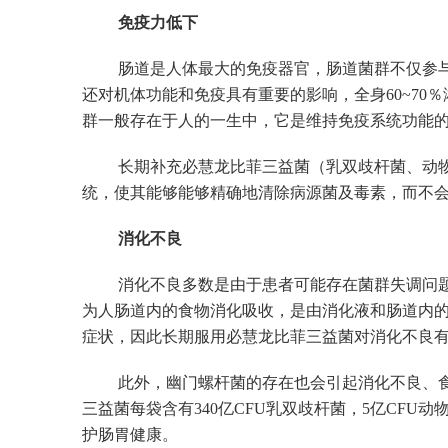
免疫力低下
肠道是人体最大的免疫器官，肠道菌群不仅参
还对机体功能和免疫具有重要的影响，全身60~7
群一般存在于人的一生中，它是维持免疫系统功能
长期补充必慧龙比菲三益菌（乳双歧杆菌、动
统，使其能够能够精确地清除病源菌及毒素，而不
消化不良
消化不良多数是由于患者可能存在菌群失调问
为人肠道内的食物消化吸收，是由消化液和肠道内
症状，因此长期服用必慧龙比菲三益菌对消化不良
此外，幽门螺杆菌的存在也会引起消化不良、
三益菌每袋含有340亿CFU乳双歧杆菌，5亿CFU
护肠胃健康。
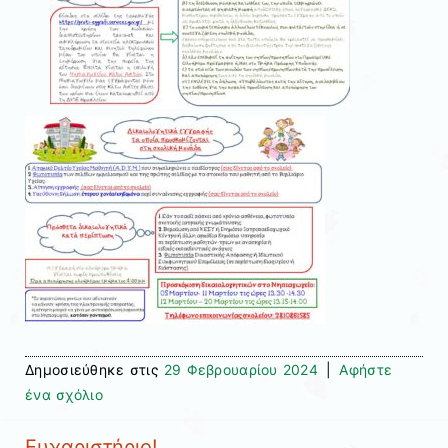
Δημοσιεύθηκε στις
29 Φεβρουαρίου 2024
|
Αφήστε
ένα σχόλιο
Ευχαριστήριο!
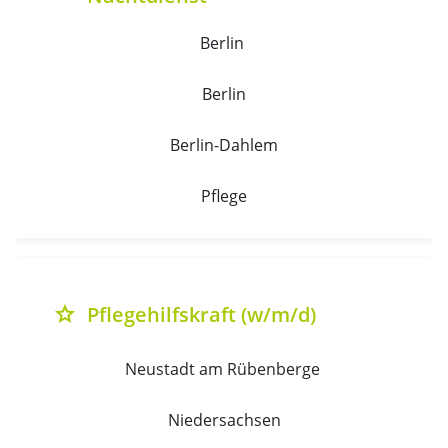
Berlin 
Berlin
Berlin-Dahlem
Pflege
Pflegehilfskraft (w/m/d)
grade
Neustadt am Rübenberge 
Niedersachsen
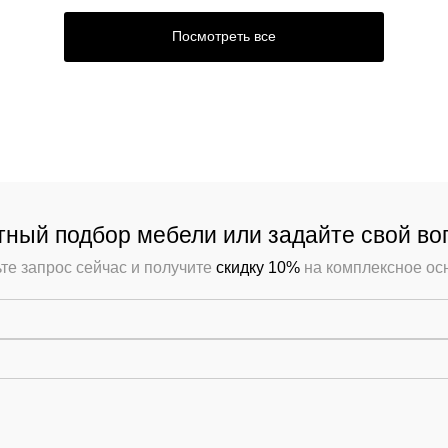
Мебель Loft
Посмотреть все
Мебель для улицы
Барные стойки
Банкетная мебель
Аксессуары
ный подбор мебели или задайте свой во
Акции
те запрос сейчас и получите
скидку 10%
на комплексное о
Распродажа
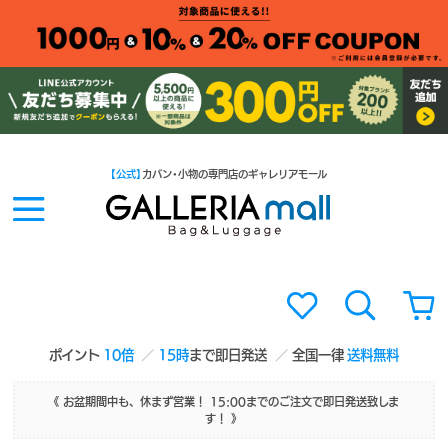
【公式】
カバン・小物の専門店のギャレリアモール
ポイント
10倍
15時
まで即日発送
全国一律
送料無料
《 お盆期間中も、休まず営業！ 15:00までのご注文で即日発送致しま
す！ 》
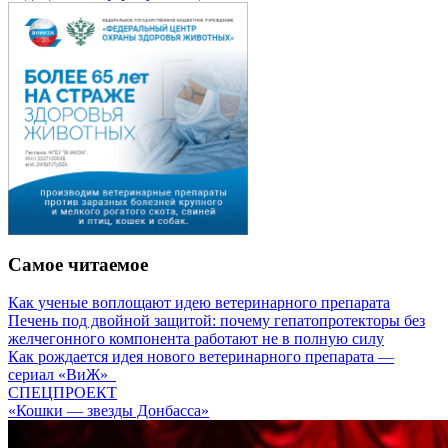
Самое читаемое
Как ученые воплощают идею ветеринарного препарата
Печень под двойной защитой: почему гепатопротекторы без
желчегонного компонента работают не в полную силу
Как рождается идея нового ветеринарного препарата —
сериал «ВиЖ»
СПЕЦПРОЕКТ
«Кошки — звезды Донбасса»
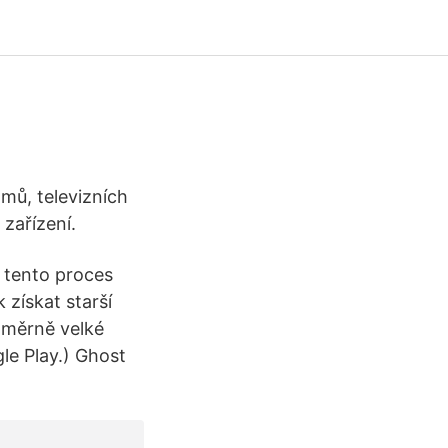
lmů, televizních
 zařízení.
u tento proces
 získat starší
oměrně velké
le Play.) Ghost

━━━━━━━━━━

**Problem**
Whenever a line of the listing above holds the string "препарата", include it in the count, and report only the final number.

**Reply**
2